Le cadre juridique visant à la protection du public vis-à-vis des champs électromagnétiques (appelé également emf) est défini dans le décret n°2002-775 du 3 mai 2002. L'Agence Nationale des Fréquences en charge de la gestion du spectre a été mise à contribution pour définir un protocole de mesures assurant la reproductibilité des campagnes de tests.
Depuis 2004, seules des sociétés spécifiquement accrédités par le Cofrac sur ce protocole seront habilités à intervenir (afin de garantir la maîtrise des techniques de mesures, la disponibilité du matériel requis et son suivi métrologique).
Les exploitants ou utilisateurs d'une station émettrice (voir plus bas) doivent établir un dossier attestant qu'ils ont fait en sorte de limiter l'exposition aux champs électromagnétiques émis par leur station. Pour simplifier la constitution de ce dossier et en limiter les coûts, la réalisation de mesure in-situ selon le protocole ANFR/DR-15 permet de faire un "état des lieux" par un organisme indépendant
Au-delà des très médiatiques antennes relais GSM, ces mesures concernent l'ensemble des équipements contribuant à la pollution électromagnétique d'un environnement et notamment des émetteurs de fortes puissances tels que les radars, les émetteurs FM et TV, les systèmes de communication des divers services publics (gendarmerie, pompiers, …)
A noter que les opérateurs de téléphonies mobiles ont élaboré à travers leur association (AFOM) et en collaboration avec l'AMF (Association des Maires de Frances) un guide de bonne conduite validant le principe que sur simple demande d'un particulier des campagnes de mesures (selon le protocole ANFR) seront réalisées par des sociétés spécifiquement accréditées Cofrac pour vérifier le respect des niveaux d'émissions autorisés à proximité de leurs antennes relais.
Les responsables d'Organismes Publics, de Collectivités Locales ou Territoriales peuvent diligenter des campagnes de mesures afin de caractériser les niveaux d'exposition auxquels sont soumis leurs concitoyens.
Tous les organismes ou institutions situés à proximité d'émetteurs hertziens ou ayant à leur charge la gestion de tels équipements sont potentiellement concernés par ces mesures afin d'évaluer le risque sanitaire encouru par leur personnel, leurs locataires ou leurs clients.
Trois des dix centres que compte Emitech sont spécifiquement accrédités pour les mesures in-situ selon le protocole ANFR/DR 15-2.1.
Il s'agit spécifiquement de nos centres de Montigny (78), Lyon (69) et Rennes (35), respectivement accrédités sous les n° 1-0107, 1-2069 et 1-2070.
L'accréditation Cofrac traduit le respect par nos laboratoires des exigences du référentiel NF EN ISO/CEI 17025.

De fait, nos engagements portent sur :
- La garantie d'un laboratoire tierce partie (impartialité, indépendance, intégrité)
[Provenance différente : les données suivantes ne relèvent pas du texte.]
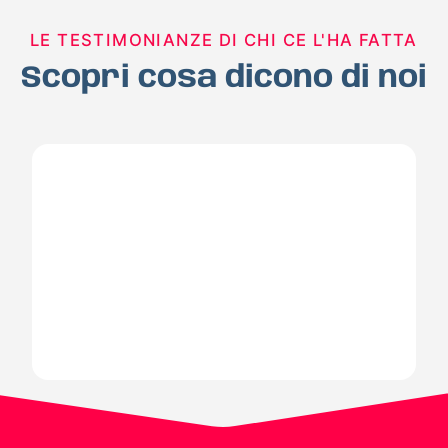
LE TESTIMONIANZE DI CHI CE L'HA FATTA
Scopri cosa dicono di noi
- La traçabilité et la métrologie
- Le bien-fondé technique (portée d'accréditation)
- La confidentialité
Dans le contexte très médiatique du débat ondes et santé, il est important de souligner les engagements d'impartialité, d'indépendance et d'intégrité des laboratoires accrédités Cofrac pouvant être amenés à intervenir et de rappeler que leurs interventions sont destinés à quantifier les niveaux d'exposition indépendamment des débats sur les limites.
A noter que les mesures in-situ de type "ondes et santé" relatives à l'exposition des travailleurs devraient prochainement être applicable à l'occasion de l'entrée en vigueur de la directive travailleur 2004/40/CE.
D'autres réglementations sont spécifiquement applicables au secteur de la Défense (instructions n°302 143/DEF/SGA/DFP/PER5, 2900/DEF/DCSSA/AS/SST/MP, ...) pour l'évaluation des risques sur site et la cartographie et l'identification des zones à risques.
Si les mesures in-situ visent à vérifier a posteriori les niveaux d'exposition consécutifs aux installations émettrices, a contrario, la plupart des exigences sont fixées avant la commercialisation des équipements par le biais du marquage CE (pour l'Europe) : Cf. mesures emf.